If you want to serve afternoon tea properly, you need pretty china and a good quality hand blown glass infuser. This is essential in brewing loose leaves. Fine bone china or bone china is used in all the British establishments and teamed with a cake plate full of dainty pastries looks fabulous! By all means choose your favorite flavor, but traditional British afternoon tea is usually an Earl Grey.
Brew your tea as you desire and if you are having tea with milk, fill the cups with a dash of milk first (another British custom). When the tea is brewed, add it to the cup.
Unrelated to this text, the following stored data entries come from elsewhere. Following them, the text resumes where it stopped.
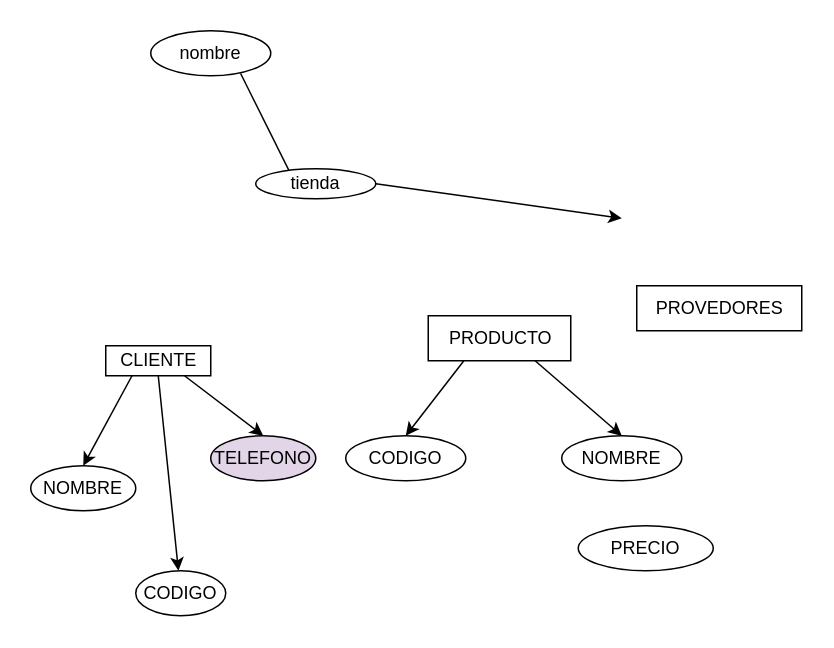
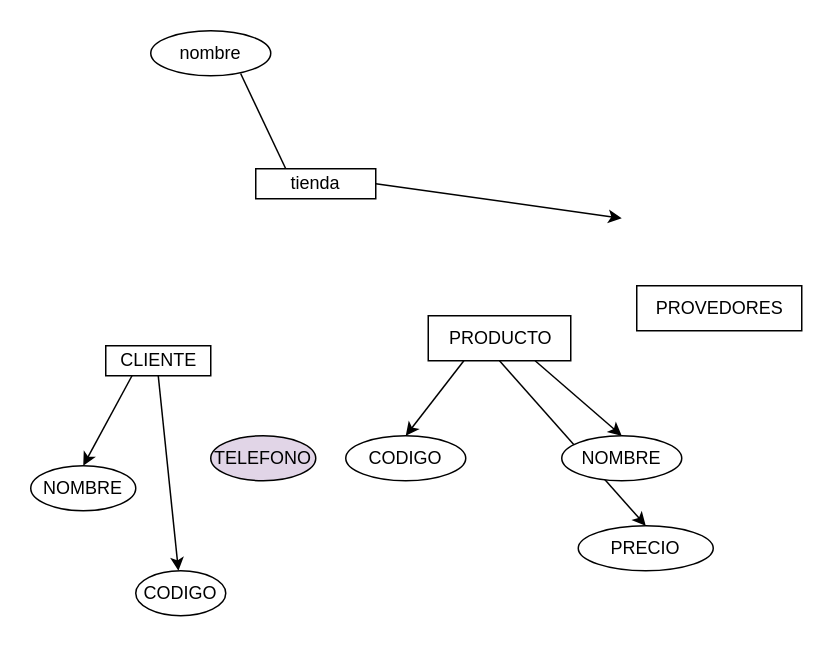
  <mxCell id="0" />
  <mxCell id="1" parent="0" />
  <mxCell id="2" value="nombre" style="ellipse;whiteSpace=wrap;html=1;" parent="1" vertex="1"><mxGeometry x="100" y="20" width="80" height="30" as="geometry" /></mxCell>
  <mxCell id="3" style="edgeStyle=none;html=1;exitX=1;exitY=0.5;exitDx=0;exitDy=0;entryX=0;entryY=0.5;entryDx=0;entryDy=0;" parent="1" source="4" edge="1"><mxGeometry relative="1" as="geometry"><mxPoint x="414" y="145" as="targetPoint" /></mxGeometry></mxCell>
- <mxCell id="4" value="&amp;nbsp;tienda&amp;nbsp;" style="ellipse;whiteSpace=wrap;html=1;" parent="1" vertex="1"><mxGeometry x="170" y="112" width="80" height="20" as="geometry" /></mxCell>
+ <mxCell id="4" value="&amp;nbsp;tienda&amp;nbsp;" style="rounded=0;whiteSpace=wrap;html=1;" parent="1" vertex="1"><mxGeometry x="170" y="112" width="80" height="20" as="geometry" /></mxCell>
  <mxCell id="5" value="" style="endArrow=none;html=1;rounded=0;entryX=0.25;entryY=0;entryDx=0;entryDy=0;exitX=0.749;exitY=0.95;exitDx=0;exitDy=0;exitPerimeter=0;" parent="1" source="2" target="4" edge="1"><mxGeometry width="50" height="50" relative="1" as="geometry"><mxPoint x="330" y="40" as="sourcePoint" /><mxPoint x="380" y="130" as="targetPoint" /></mxGeometry></mxCell>
  <mxCell id="6" style="edgeStyle=none;html=1;exitX=0.25;exitY=1;exitDx=0;exitDy=0;entryX=0.5;entryY=0;entryDx=0;entryDy=0;" parent="1" source="9" target="15" edge="1"><mxGeometry relative="1" as="geometry" /></mxCell>
- <mxCell id="7" style="edgeStyle=none;html=1;exitX=0.75;exitY=1;exitDx=0;exitDy=0;entryX=0.5;entryY=0;entryDx=0;entryDy=0;" edge="1" parent="1" source="9" target="16"><mxGeometry relative="1" as="geometry" /></mxCell>
  <mxCell id="8" style="edgeStyle=none;html=1;exitX=0.5;exitY=1;exitDx=0;exitDy=0;" edge="1" parent="1" source="9" target="17"><mxGeometry relative="1" as="geometry" /></mxCell>
  <mxCell id="9" value="CLIENTE" style="html=1;" parent="1" vertex="1"><mxGeometry x="70" y="230" width="70" height="20" as="geometry" /></mxCell>
  <mxCell id="10" style="edgeStyle=none;html=1;exitX=0.25;exitY=1;exitDx=0;exitDy=0;entryX=0.5;entryY=0;entryDx=0;entryDy=0;" edge="1" parent="1" source="13" target="18"><mxGeometry relative="1" as="geometry" /></mxCell>
  <mxCell id="11" style="edgeStyle=none;html=1;exitX=0.75;exitY=1;exitDx=0;exitDy=0;entryX=0.5;entryY=0;entryDx=0;entryDy=0;" edge="1" parent="1" source="13" target="19"><mxGeometry relative="1" as="geometry" /></mxCell>
+ <mxCell id="12" style="edgeStyle=none;html=1;exitX=0.5;exitY=1;exitDx=0;exitDy=0;entryX=0.5;entryY=0;entryDx=0;entryDy=0;" edge="1" parent="1" source="13" target="20"><mxGeometry relative="1" as="geometry" /></mxCell>
  <mxCell id="13" value="PRODUCTO" style="html=1;" parent="1" vertex="1"><mxGeometry x="285" y="210" width="95" height="30" as="geometry" /></mxCell>
  <mxCell id="14" value="PROVEDORES" style="html=1;" parent="1" vertex="1"><mxGeometry x="424" y="190" width="110" height="30" as="geometry" /></mxCell>
  <mxCell id="15" value="NOMBRE" style="ellipse;whiteSpace=wrap;html=1;" parent="1" vertex="1"><mxGeometry x="20" y="310" width="70" height="30" as="geometry" /></mxCell>
  <mxCell id="16" value="TELEFONO" style="ellipse;whiteSpace=wrap;html=1;fillColor=#e1d5e7;" parent="1" vertex="1"><mxGeometry x="140" y="290" width="70" height="30" as="geometry" /></mxCell>
  <mxCell id="17" value="CODIGO" style="ellipse;whiteSpace=wrap;html=1;" parent="1" vertex="1"><mxGeometry x="90" y="380" width="60" height="30" as="geometry" /></mxCell>
  <mxCell id="18" value="CODIGO" style="ellipse;whiteSpace=wrap;html=1;" parent="1" vertex="1"><mxGeometry x="230" y="290" width="80" height="30" as="geometry" /></mxCell>
  <mxCell id="19" value="NOMBRE" style="ellipse;whiteSpace=wrap;html=1;" parent="1" vertex="1"><mxGeometry x="374" y="290" width="80" height="30" as="geometry" /></mxCell>
  <mxCell id="20" value="PRECIO" style="ellipse;whiteSpace=wrap;html=1;" parent="1" vertex="1"><mxGeometry x="385" y="350" width="90" height="30" as="geometry" /></mxCell>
For those of you who want to know why, it’s simply because in the old days, poor people used to have cracked and chipped cups and adding hot liquid to these cups would encourage cracks so they would put the cold milk in first and then add hot tea – this stopped breakage. However, wealthy people tended to have better quality tea services so they would put the milk in last!
Always serve the savory food first. Here are some thoroughly British ideas:
- Cream cheese with cucumber
- Smoked salmon with butter
- Egg mayonnaise
- Anchovy paste
You could serve crumpets or toasted teacakes (muffins) at this stage too – both should be lightly toasted in the oven and then smeared with butter and jam if you like!
Let Them Eat Cake!
Once the savories have been enjoyed it’s time to bring out the scones and pastries! Don’t forget tea plates, tea forks and tea napkins.
If you don’t want to serve individual pastries why not bake a traditional Victoria sponge? This cake is named after Queen Victoria who adored it, it’s two simple sponge cakes basked in two shallow cake tins. The sponges are left to cool and then filled with buttercream and jam, sprinkled with icing sugar and served.
However you serve your tea, kick back and relax – there’s something very refined and elegant in a cup of tea, no matter the flavor or the time of day.